Kimber Dowsett (@mzbat)

Private Senior Security Consultant

SPEAKER BIO

Kimber is a Senior Security Architect, having experienced success in both the public and private sectors for nearly two decades. Through the years, she has held senior level positions at VMware, Apple, and multiple well-respected start up consultancy firms in the United States. Kimber is a former Director of Infrastructure and Security Engineering in the US Federal Government and served 6 years as a Sr. Mission Information Specialist at NASA, securing instrument and ground systems for flight and satellite projects.

Named one of the Top Women in Cybersecurity in the US by CyberScoop Magazine, Kimber is featured in Tribe of Hackers: Cybersecurity Advice from the Best Hackers in the World and Tribe of Hackers: Security Leaders. She is an international keynote speaker who has presented at DEF CON, BruCON, BSides events, and many security conferences throughout the US. Kimber is passionate about privacy, encryption, and building user-driven technology for the public.
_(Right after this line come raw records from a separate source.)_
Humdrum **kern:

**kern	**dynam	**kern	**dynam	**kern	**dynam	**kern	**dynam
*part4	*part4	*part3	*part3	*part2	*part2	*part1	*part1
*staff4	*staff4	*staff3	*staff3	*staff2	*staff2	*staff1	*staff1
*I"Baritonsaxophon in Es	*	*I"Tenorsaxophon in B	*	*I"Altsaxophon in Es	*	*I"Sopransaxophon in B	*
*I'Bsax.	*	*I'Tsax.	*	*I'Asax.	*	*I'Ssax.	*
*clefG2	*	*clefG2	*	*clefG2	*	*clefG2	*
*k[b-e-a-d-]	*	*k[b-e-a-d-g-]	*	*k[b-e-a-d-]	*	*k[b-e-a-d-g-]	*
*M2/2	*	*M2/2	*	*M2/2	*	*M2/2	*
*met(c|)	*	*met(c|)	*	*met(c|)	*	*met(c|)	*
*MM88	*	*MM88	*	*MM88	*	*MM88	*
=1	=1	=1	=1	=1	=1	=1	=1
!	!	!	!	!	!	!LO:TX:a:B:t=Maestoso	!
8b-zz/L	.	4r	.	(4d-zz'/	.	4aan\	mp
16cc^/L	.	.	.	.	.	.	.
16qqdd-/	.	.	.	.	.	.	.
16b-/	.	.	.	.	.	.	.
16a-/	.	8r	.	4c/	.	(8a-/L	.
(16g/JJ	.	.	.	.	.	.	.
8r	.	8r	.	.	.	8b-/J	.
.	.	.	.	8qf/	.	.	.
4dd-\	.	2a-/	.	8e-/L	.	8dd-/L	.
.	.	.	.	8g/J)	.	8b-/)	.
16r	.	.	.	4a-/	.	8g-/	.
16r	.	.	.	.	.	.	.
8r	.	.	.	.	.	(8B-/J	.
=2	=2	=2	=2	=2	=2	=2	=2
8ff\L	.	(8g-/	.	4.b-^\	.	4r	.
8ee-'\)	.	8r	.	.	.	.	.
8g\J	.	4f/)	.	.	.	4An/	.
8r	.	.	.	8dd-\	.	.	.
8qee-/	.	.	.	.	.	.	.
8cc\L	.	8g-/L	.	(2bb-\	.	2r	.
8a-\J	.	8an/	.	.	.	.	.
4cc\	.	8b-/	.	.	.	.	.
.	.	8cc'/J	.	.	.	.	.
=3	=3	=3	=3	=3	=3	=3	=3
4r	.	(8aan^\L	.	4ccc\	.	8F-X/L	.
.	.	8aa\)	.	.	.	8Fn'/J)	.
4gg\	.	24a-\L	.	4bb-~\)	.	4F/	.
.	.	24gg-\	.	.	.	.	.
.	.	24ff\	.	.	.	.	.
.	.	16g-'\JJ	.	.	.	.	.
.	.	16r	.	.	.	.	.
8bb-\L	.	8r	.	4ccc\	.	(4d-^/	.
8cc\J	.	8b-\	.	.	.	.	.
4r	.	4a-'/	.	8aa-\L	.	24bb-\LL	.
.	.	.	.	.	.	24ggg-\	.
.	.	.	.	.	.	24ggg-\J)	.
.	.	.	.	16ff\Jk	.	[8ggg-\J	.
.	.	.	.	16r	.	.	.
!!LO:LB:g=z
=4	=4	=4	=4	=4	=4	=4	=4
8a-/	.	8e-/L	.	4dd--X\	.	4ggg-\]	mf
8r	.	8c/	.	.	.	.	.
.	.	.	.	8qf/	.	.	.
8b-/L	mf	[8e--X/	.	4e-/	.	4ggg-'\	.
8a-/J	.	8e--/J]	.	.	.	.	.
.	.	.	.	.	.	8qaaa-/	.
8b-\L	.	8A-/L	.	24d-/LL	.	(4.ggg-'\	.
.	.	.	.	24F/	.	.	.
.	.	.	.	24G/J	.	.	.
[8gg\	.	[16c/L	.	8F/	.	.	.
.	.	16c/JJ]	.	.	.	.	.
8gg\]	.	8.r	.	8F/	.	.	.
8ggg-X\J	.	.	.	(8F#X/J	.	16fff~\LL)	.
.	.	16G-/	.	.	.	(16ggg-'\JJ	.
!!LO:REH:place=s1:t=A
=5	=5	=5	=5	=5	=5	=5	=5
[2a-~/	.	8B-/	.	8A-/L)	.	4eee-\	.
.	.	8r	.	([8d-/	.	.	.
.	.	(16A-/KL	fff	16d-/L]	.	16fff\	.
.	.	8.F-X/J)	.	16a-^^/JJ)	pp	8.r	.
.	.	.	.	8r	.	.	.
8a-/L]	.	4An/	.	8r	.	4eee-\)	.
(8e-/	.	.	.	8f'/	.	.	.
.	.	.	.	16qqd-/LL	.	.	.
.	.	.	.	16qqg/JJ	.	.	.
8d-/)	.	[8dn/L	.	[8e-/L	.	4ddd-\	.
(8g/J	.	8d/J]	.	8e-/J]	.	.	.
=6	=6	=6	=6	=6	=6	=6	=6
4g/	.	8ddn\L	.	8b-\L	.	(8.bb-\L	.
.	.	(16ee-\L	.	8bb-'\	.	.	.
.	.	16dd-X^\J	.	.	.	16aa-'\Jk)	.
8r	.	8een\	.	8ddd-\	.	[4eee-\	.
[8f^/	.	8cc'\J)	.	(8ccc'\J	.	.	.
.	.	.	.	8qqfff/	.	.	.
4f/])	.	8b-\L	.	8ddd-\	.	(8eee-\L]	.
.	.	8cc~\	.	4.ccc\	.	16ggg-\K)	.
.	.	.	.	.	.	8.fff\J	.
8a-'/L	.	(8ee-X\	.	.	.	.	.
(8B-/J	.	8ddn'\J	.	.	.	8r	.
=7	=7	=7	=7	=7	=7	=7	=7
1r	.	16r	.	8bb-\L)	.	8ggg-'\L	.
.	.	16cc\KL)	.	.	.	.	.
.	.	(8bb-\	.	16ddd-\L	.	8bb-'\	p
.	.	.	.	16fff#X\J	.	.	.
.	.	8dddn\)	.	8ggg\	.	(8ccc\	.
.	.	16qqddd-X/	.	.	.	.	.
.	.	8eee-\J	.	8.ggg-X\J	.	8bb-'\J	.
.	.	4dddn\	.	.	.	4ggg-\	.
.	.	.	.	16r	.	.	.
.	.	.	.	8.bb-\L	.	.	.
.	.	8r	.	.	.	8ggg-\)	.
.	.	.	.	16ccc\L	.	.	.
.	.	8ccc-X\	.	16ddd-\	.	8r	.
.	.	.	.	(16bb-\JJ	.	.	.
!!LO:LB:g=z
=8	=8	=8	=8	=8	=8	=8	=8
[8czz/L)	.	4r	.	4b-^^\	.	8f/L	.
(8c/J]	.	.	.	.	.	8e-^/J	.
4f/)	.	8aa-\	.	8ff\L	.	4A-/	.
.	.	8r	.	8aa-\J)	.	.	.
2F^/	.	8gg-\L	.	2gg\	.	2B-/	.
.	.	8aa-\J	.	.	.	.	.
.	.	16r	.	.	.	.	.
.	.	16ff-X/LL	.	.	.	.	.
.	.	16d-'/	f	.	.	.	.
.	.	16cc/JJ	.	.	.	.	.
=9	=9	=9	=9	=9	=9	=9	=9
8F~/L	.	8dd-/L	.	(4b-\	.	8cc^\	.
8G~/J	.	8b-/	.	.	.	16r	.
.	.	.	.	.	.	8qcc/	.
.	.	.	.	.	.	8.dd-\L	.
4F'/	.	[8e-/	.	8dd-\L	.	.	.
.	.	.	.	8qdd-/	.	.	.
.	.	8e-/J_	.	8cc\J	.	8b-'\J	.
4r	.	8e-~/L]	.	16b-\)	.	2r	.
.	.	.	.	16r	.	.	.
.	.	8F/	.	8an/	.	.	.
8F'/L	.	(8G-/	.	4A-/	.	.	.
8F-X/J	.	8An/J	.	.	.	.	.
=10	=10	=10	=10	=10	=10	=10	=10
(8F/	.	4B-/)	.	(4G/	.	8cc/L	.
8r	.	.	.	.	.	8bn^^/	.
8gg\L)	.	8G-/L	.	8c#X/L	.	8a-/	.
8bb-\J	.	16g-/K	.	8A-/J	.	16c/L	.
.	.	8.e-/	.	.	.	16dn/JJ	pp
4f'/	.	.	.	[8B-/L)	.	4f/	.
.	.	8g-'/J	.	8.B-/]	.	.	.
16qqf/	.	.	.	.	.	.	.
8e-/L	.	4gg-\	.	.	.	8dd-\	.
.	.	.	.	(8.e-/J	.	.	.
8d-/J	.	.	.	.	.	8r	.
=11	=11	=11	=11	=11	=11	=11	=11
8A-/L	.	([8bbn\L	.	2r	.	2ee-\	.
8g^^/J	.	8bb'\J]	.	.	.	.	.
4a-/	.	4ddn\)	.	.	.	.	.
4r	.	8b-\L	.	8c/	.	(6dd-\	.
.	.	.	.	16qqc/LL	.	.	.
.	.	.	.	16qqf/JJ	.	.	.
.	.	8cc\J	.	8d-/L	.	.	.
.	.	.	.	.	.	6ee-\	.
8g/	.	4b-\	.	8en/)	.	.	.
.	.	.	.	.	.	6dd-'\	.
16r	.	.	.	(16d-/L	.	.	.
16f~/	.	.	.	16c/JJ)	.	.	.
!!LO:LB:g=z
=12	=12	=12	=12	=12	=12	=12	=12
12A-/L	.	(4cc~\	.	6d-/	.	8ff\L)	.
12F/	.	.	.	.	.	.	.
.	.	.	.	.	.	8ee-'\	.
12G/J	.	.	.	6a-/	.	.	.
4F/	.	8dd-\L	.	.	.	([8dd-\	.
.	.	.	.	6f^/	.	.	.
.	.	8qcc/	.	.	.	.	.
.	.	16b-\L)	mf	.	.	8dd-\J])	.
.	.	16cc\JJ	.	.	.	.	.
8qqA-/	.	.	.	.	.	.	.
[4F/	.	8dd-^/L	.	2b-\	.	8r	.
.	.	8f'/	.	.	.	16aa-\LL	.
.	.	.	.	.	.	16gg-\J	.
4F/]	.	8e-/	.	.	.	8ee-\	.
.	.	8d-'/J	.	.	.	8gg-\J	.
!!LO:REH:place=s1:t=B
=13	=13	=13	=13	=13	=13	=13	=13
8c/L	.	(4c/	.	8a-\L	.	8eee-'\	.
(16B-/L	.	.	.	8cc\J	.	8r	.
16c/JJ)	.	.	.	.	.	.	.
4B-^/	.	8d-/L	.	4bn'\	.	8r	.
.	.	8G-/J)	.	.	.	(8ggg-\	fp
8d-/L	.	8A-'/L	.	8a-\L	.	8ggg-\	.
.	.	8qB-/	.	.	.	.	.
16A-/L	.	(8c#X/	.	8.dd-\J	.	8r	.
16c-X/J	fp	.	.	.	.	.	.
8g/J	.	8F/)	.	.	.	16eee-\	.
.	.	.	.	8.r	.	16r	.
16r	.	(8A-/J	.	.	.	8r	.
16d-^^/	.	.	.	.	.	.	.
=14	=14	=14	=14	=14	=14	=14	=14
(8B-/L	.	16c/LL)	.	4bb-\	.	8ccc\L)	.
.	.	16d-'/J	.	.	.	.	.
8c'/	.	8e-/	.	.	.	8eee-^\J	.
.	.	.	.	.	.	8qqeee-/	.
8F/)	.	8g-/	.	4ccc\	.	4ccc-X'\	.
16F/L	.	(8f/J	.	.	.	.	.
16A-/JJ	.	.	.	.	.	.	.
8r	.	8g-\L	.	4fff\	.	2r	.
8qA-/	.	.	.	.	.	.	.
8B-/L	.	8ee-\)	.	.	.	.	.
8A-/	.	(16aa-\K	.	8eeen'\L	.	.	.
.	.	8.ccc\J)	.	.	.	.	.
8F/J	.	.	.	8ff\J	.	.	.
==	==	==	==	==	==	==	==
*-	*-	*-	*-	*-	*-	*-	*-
She also really likes bats and sailboats.

DISCUSSION TOPIC

Vulnerability Disclosure Programs: Hack Responsibly

It’s critical for organizations to understand the value of having a well crafted, publicly available Vulnerability Disclosure Policy (VDP) in place so security researchers, bounty hunters, students, and “others” have clear guidelines for system exploration, exploitation, and vulnerability reporting with decreased legal risk.

Kimber will provide specific guidelines and advisements on VDP contents, public visibility, and evaluations about pairing a VDP with a Bug Bounty program. She will also discuss the types of activities, sanctioned and unsanctioned, that could potentially result in prosecution under general Computer MIsuse Act guidelines and the Computer Fraud and Abuse Act (CFAA).